# Will FreeBSD 13 install/run on PDP-11 or VAX?



## decuser (Jan 22, 2022)

Two parts - is it possible/supported and is anybody doing it? I installed NetBSD on my simulated VAX and it worked, and supposedly OpenBSD supports VAX, but neither are as familiar to me as FreeBSD.


----------



## Jose (Jan 23, 2022)

Doesn't look that way








						Platforms
					

FreeBSD is an operating system used to power modern servers, desktops, and embedded platforms.




					www.freebsd.org


----------



## astyle (Jan 23, 2022)

From a very long time ago, I seem to recall that NetBSD's project page does contain some good instructions about making a port for a different architecture... I would not recommend trying to port FreeBSD to VAX. But if you start messing around, and are willing to put in some time and effort, and are open to learning stuff that may not appear related - then nothing is out of question. Good luck.


----------



## gpw928 (Jan 23, 2022)

The address space on the PDP-11 would be insufficient to run any modern BSD.

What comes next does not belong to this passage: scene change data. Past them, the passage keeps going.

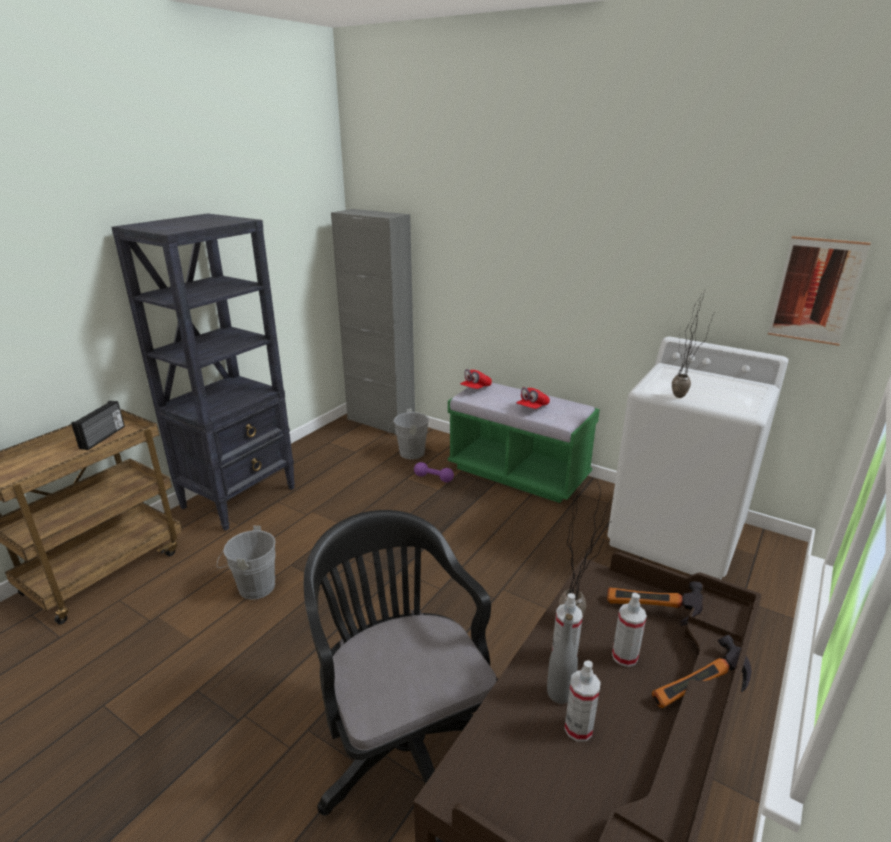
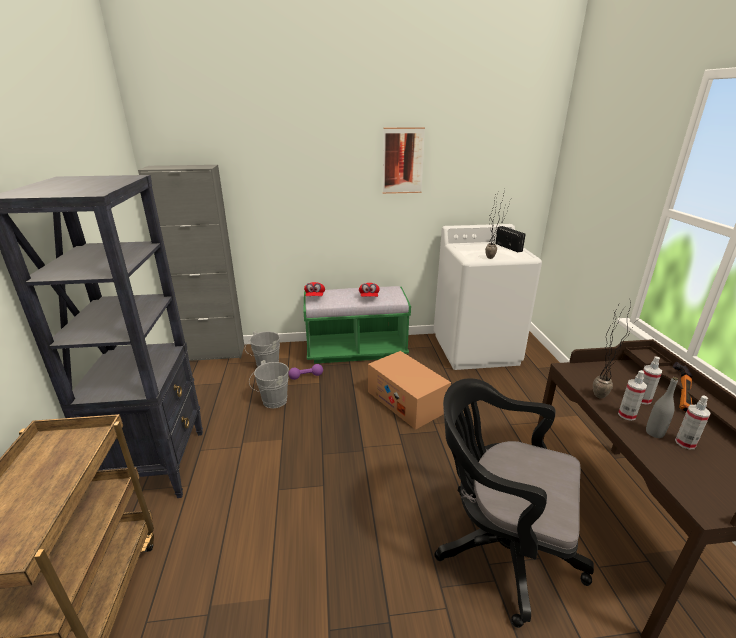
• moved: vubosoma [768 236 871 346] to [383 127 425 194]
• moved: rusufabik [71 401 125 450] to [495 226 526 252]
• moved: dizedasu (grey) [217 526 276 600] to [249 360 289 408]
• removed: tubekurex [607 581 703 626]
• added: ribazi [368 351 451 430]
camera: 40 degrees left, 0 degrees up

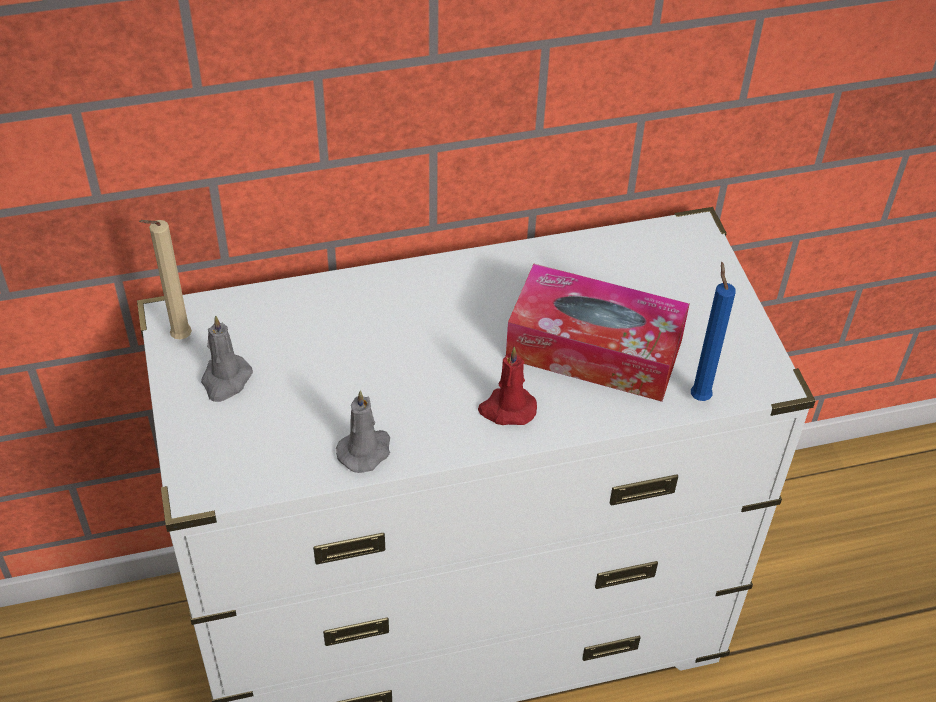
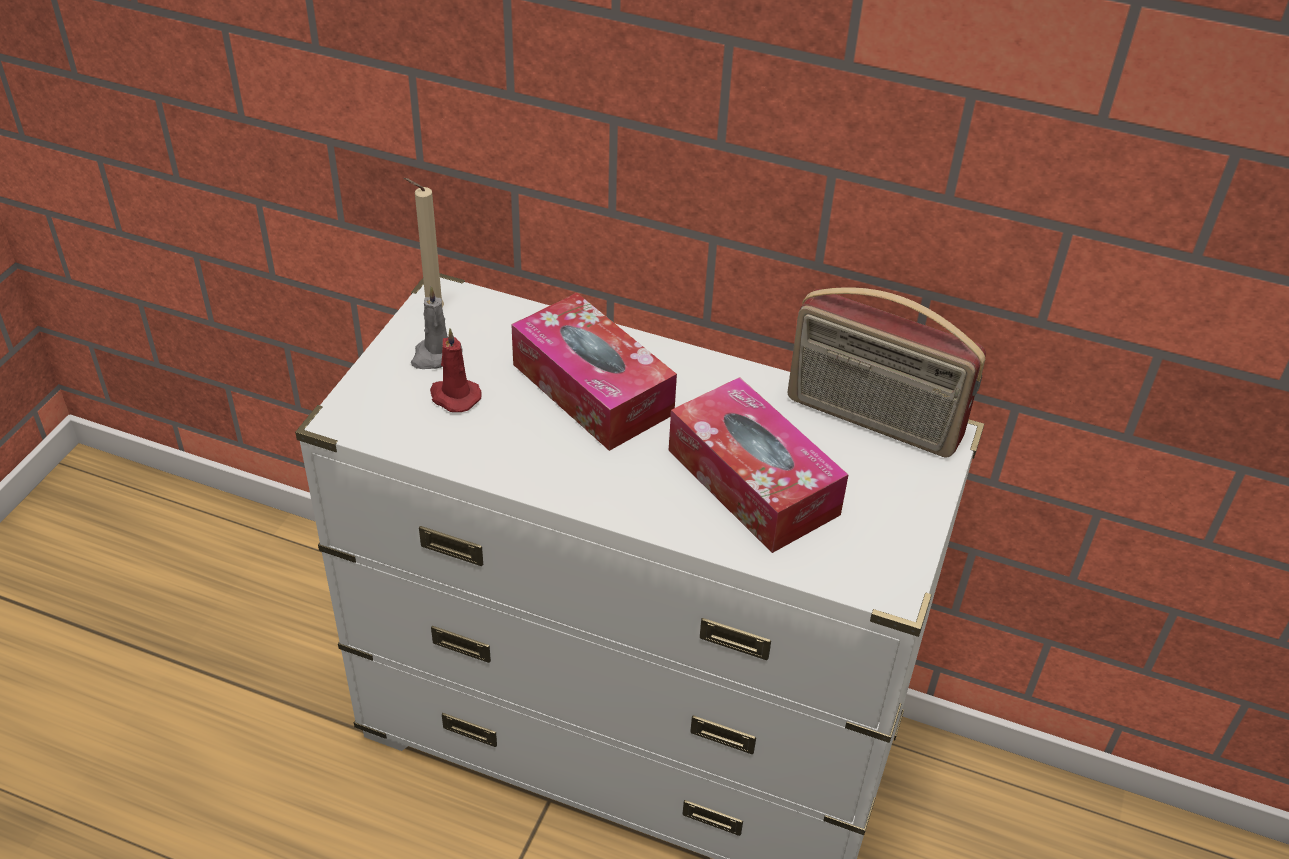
• removed: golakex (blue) [691 262 736 401]
• moved: golakex (red) [478 347 537 425] to [430 328 482 412]
• removed: golakex (grey) [336 390 390 473]
• added: rusufabik [788 287 986 458]
• added: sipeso [511 293 677 451]
camera: 35 degrees right, 5 degrees down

The PDP-11 did run System V, and 2.11BSD (source, and pre-installed simh versions available).


----------



## Terry_Kennedy (Jan 23, 2022)

decuser said:


> Two parts - is it possible/supported and is anybody doing it? I installed NetBSD on my simulated VAX and it worked, and supposedly OpenBSD supports VAX, but neither are as familiar to me as FreeBSD.


The closest you could get "out of the box" would be a (much) older FreeBSD release on an Alpha. According to this, FreeBSD 6.4 was the last release to support the Alpha architecture.

Even if any of these were possible, the slowest low-end x86-64 notebook available today would far outperform an actual Alpha.

On the other hand, I run an emulated Alpha with OpenVMS under FreeBSD, using the AlphaVM Pro emulator.


----------



## decuser (Jan 23, 2022)

gpw928 said:


> The address space on the PDP-11 would be insufficient to run any modern BSD.
> 
> The PDP-11 did run System V, and 2.11BSD (source, and pre-installed simh versions available).


Well, sort of 211 BSD is still maintained and works on the pdp sim just fine.


----------